Problems to work on –
(a) From the article on the e-sign law below, set down verbatim the passage that opens with the words containing "Among those taking" and closes with "to competitive intelligence.".
(b) In the article on the e-sign law below, what did President Clinton use instead of a pen to sign the measure into law?
#### Source document
A new high-tech industry took its wares to Congress on Wednesday to mark the start of a world in which digital signatures have the same legal weight as those inked on paper.
As a result of a landmark "e-sign" law that took effect in the United States on Sunday, businesses and consumers may now close mortgages, sign life insurance and seal contracts with the click of a mouse.
"This is going to revolutionise the way we do business," said retiring House Commerce Committee Chairman Tom Bliley, the Virginia Republican who is the law`s author.
Bliley threw open his panel`s hearing room to vendors of gizmos that may soon add face, thumb and iris scans to the fast-changing landscape of Internet-enabled electronic commerce.
Among those taking part was privately held iLumen Corp., which drove what it called the "golden spike" of the Internet age early Sunday with what may have been the first deal under the measure President Clinton signed into law -- using a "smart card," not a pen -- on June 30.
The historic deal, signed in the comfort of their homes in different states, was a multimillion dollar venture financing investment in WarRoom Research, providers of an electronic gateway to competitive intelligence.
The new law "is as important to e-commerce as the genome (human gene-mapping project) is to medicine," said J. Scott Lowry, president and chief executive of Digital Signature Trust, majority owned by Zions Bancorporation.
Lowry`s Salt Lake City-based company is an issuer of credentials that guarantee an individual`s identity online, including the one behind the smart card used by Clinton.
########
#### Dataset
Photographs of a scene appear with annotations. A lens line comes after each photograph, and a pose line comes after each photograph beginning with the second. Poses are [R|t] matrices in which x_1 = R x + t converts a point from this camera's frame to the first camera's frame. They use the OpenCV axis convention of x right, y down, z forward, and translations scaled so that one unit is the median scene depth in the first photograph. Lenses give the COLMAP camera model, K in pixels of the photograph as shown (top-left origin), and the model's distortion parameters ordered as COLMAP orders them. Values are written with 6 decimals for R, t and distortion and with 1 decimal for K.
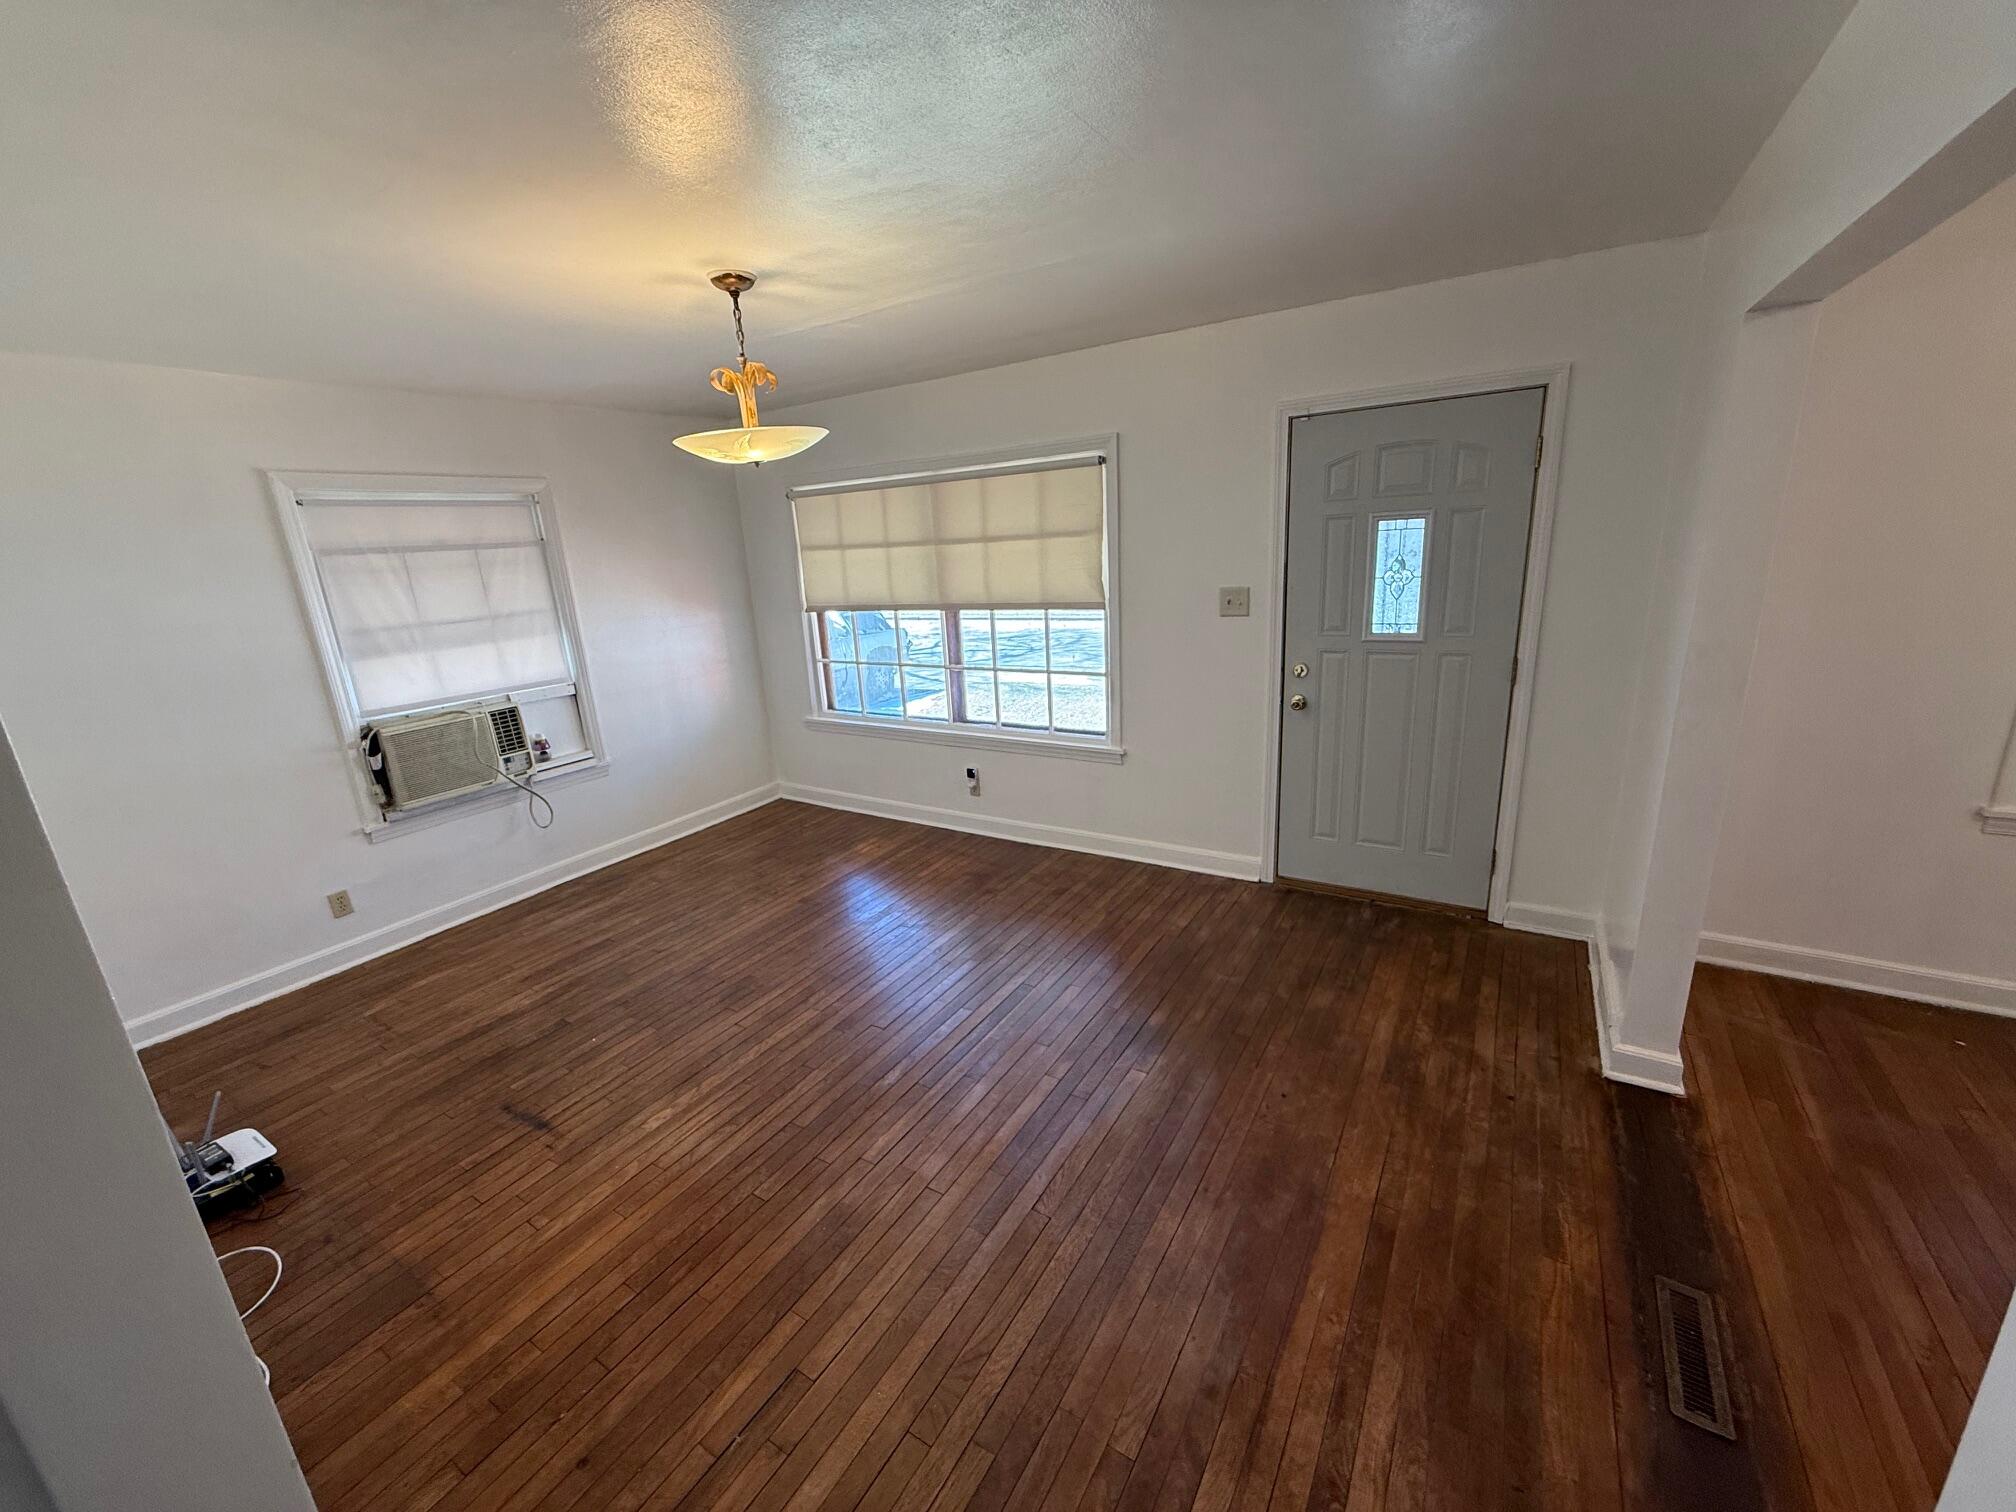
lens RADIAL K [[800.1, 0, 1009.4], [0, 800.1, 755.2], [0, 0, 1]] dist [-0.000663, 0.000366]
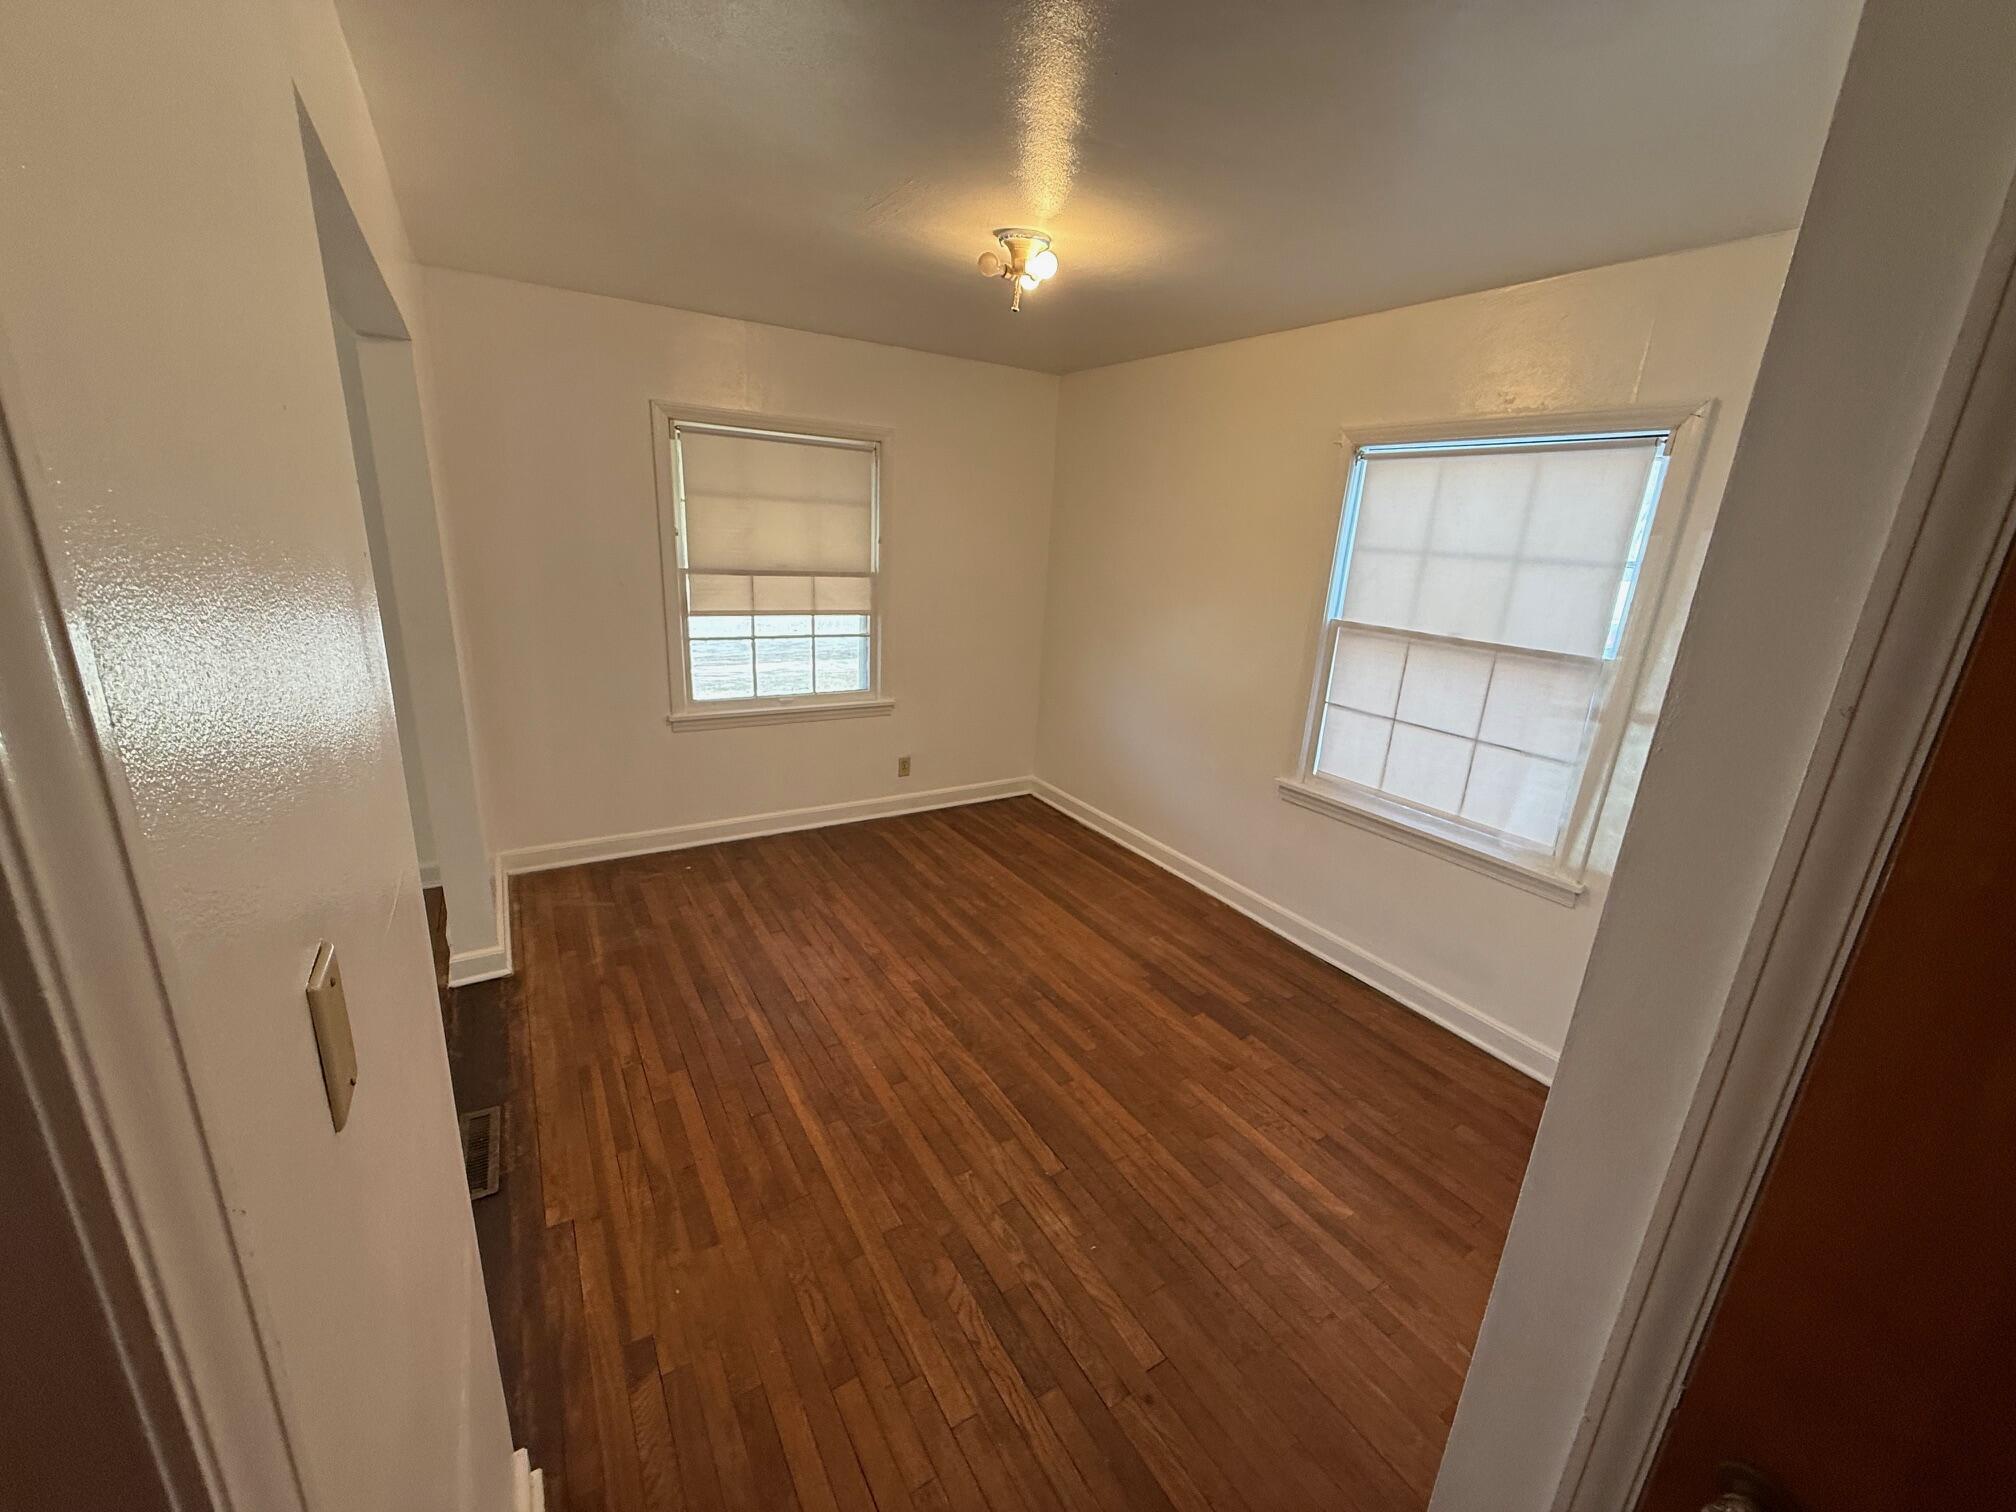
lens RADIAL K [[800.1, 0, 1007.6], [0, 800.1, 753.8], [0, 0, 1]] dist [-0.000663, 0.000366]
pose [[0.437366, -0.175001, 0.882092, 0.131463], [0.164057, 0.979949, 0.113071, 0.070627], [-0.884192, 0.095260, 0.457306, -0.283190]]
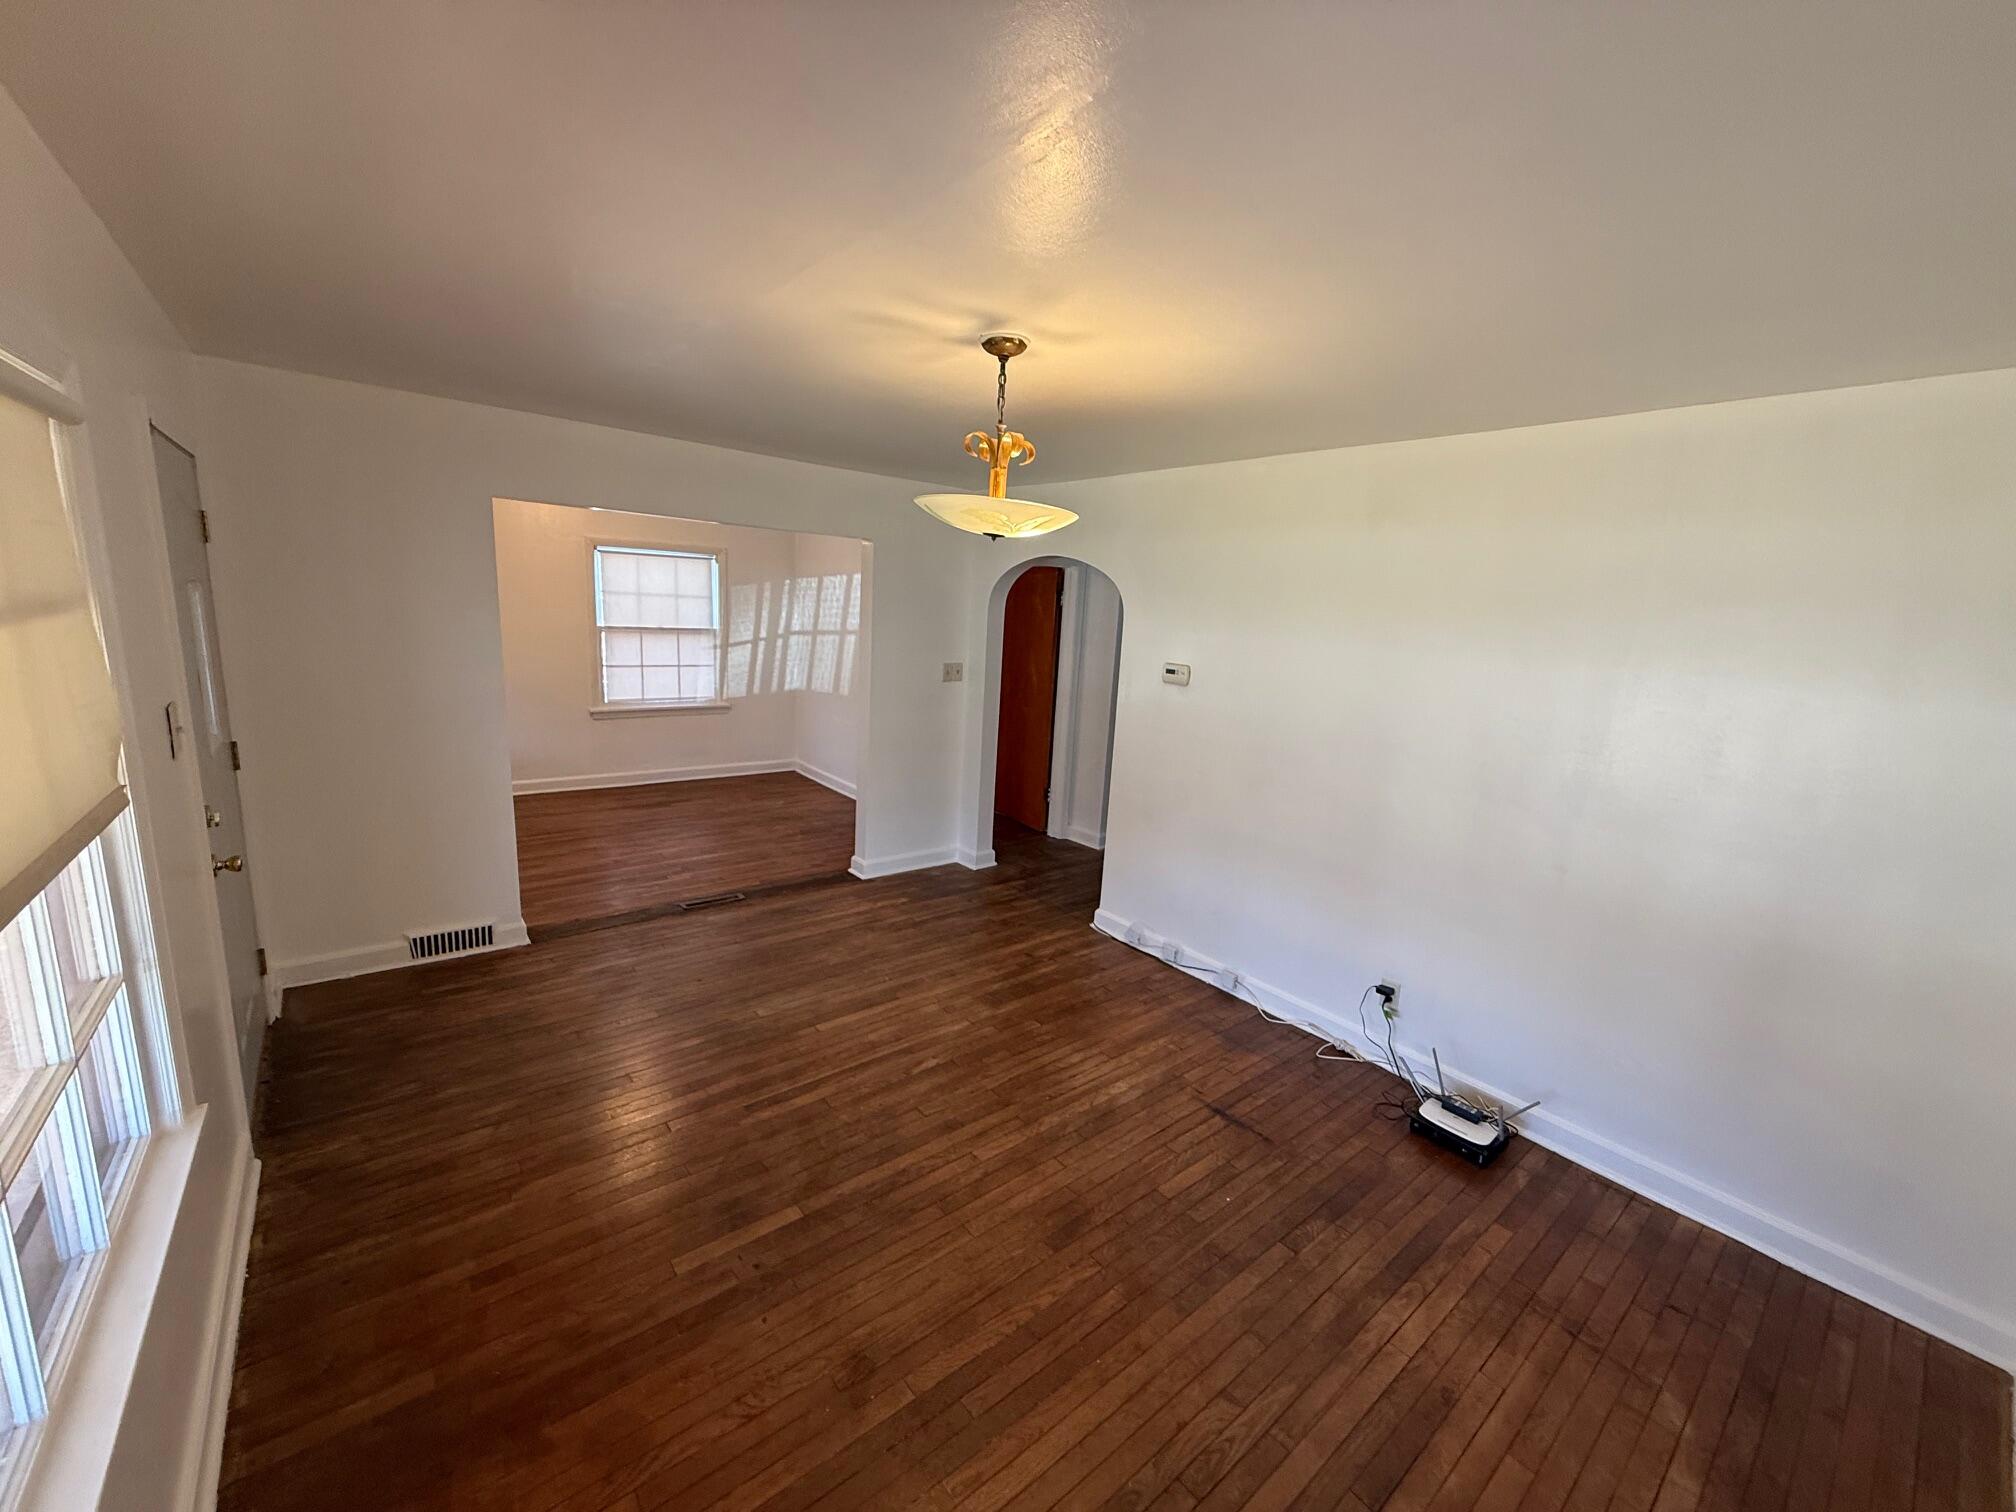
lens RADIAL K [[800.1, 0, 1006.2], [0, 800.1, 752.8], [0, 0, 1]] dist [-0.000663, 0.000366]
pose [[-0.947939, -0.058037, 0.313119, -0.639599], [0.079837, 0.908541, 0.410097, -0.525848], [-0.308283, 0.413746, -0.856608, 1.917531]]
########
Solutions below –
(a)
Among those taking part was privately held iLumen Corp., which drove what it called the "golden spike" of the Internet age early Sunday with what may have been the first deal under the measure President Clinton signed into law -- using a "smart card," not a pen -- on June 30.
The historic deal, signed in the comfort of their homes in different states, was a multimillion dollar venture financing investment in WarRoom Research, providers of an electronic gateway to competitive intelligence.

(b) A smart card.